Lore gave a concrete staffing example tied to those late hours. He says they can stay open until 2 a.m. in the suburbs because they can operate all 26 restaurants with three people late night. In his description, one human staffer answers the hotline, another handles finishing the dishes, and the third works the handoff to delivery drivers. That is a dramatic reframing of the “restaurant job” ecosystem. Instead of a labor model built around line cooks and assembly labor scaling with demand, Wonder’s model suggests more of the workflow can be handled by automation, with human time focused on exception handling, finishing work, and delivery handoffs.
The product roadmap extends the automation beyond bowls.
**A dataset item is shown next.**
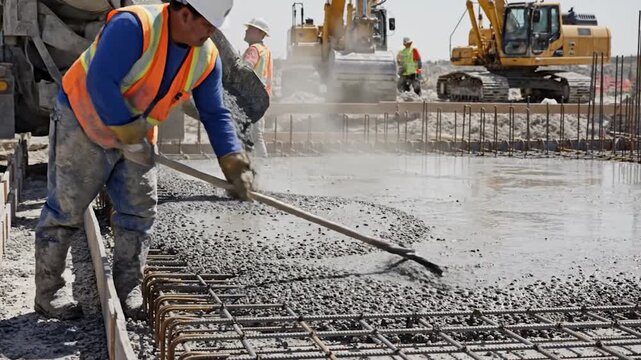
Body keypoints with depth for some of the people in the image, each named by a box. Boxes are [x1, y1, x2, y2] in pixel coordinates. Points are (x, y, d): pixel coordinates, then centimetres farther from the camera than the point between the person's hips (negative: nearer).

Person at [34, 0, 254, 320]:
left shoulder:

Lore says an “infinite sauce machine” can spin up 500 sauces an hour from 152 raw ingredients. He also says an “infinite beverage machine” is slated for next year. The implication is that Wonder wants the kitchen to behave more like a configurable production line than a set of bespoke stations. And if you connect that to his broader ambitions, it points to something bigger than throughput. Lore wants Wonder to have an “indelible impact” on the public company landscape and is pursuing an IPO.
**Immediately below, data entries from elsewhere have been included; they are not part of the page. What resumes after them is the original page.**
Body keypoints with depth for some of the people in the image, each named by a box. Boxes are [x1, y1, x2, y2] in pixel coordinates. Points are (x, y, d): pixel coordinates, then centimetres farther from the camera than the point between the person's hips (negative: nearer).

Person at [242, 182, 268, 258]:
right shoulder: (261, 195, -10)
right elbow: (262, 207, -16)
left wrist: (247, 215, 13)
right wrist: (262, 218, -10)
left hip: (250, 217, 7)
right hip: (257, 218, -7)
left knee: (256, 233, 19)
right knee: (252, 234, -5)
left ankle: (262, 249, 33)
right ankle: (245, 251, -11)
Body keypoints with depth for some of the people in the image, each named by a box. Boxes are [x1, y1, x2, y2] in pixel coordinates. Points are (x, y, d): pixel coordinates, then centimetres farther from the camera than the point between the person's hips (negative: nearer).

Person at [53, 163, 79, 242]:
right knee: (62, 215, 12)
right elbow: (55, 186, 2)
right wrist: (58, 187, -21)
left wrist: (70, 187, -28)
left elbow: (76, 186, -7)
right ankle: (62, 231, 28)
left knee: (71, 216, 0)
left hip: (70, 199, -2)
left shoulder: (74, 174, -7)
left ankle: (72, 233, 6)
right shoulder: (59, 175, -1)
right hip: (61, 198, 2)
He told “The Aisle” founder Jason Del Rey that he expects to be ready to go public early next year, although he cautions that the market will likely dictate the timing of any potential public offering. That matters because an IPO investor’s question is not “can robots make bowls,” it is “does the model scale faster than competitors’ unit-economics decay.” Lore’s answer is a mixture of automation speed, error-free assembly, vertically integrated distribution, and a new way to create concepts.
Wonder is also building a tool he calls Wonder Create. Through a feature he described, anyone can describe a concept in an AI prompt like, “build me a fast-casual Mexican restaurant for Gen Z, for people that love cycling.” Lore says Wonder will then output a branded restaurant concept with its own name, menu, pricing, photos, and nutrition information built on Wonder’s automation in about two minutes. He says users can push their concepts live for $10 a month and calls it “Think Shopify on steroids.” In practice, this would mean the company can test and roll out new offerings without the traditional lead time and overhead of launching a restaurant the old way.
For executives watching from adjacent sectors, the second-order effect is that this is a convergence bet: automation, content and concept generation, and delivery economics pulling into one profit pool. If Wonder can actually sustain “no errors” at 500 bowls per hour while controlling delivery costs, the competitive pressure shifts to operators who still treat staffing and throughput as the main levers. Meanwhile, investors and boards evaluating IPO-bound companies may find themselves underwriting a different risk profile: less about finding enough hourly workers, more about scaling kitchen hardware, supply inputs, and the integrated delivery engine. Lore’s whole thesis is that AI can’t disrupt Wonder’s moat because the moat is operational and system-level, not just marketing. Whether the market rewards that thesis is the open question, but the direction is clear: food as a platform, kitchens as factories, and labor as the variable you try to shrink.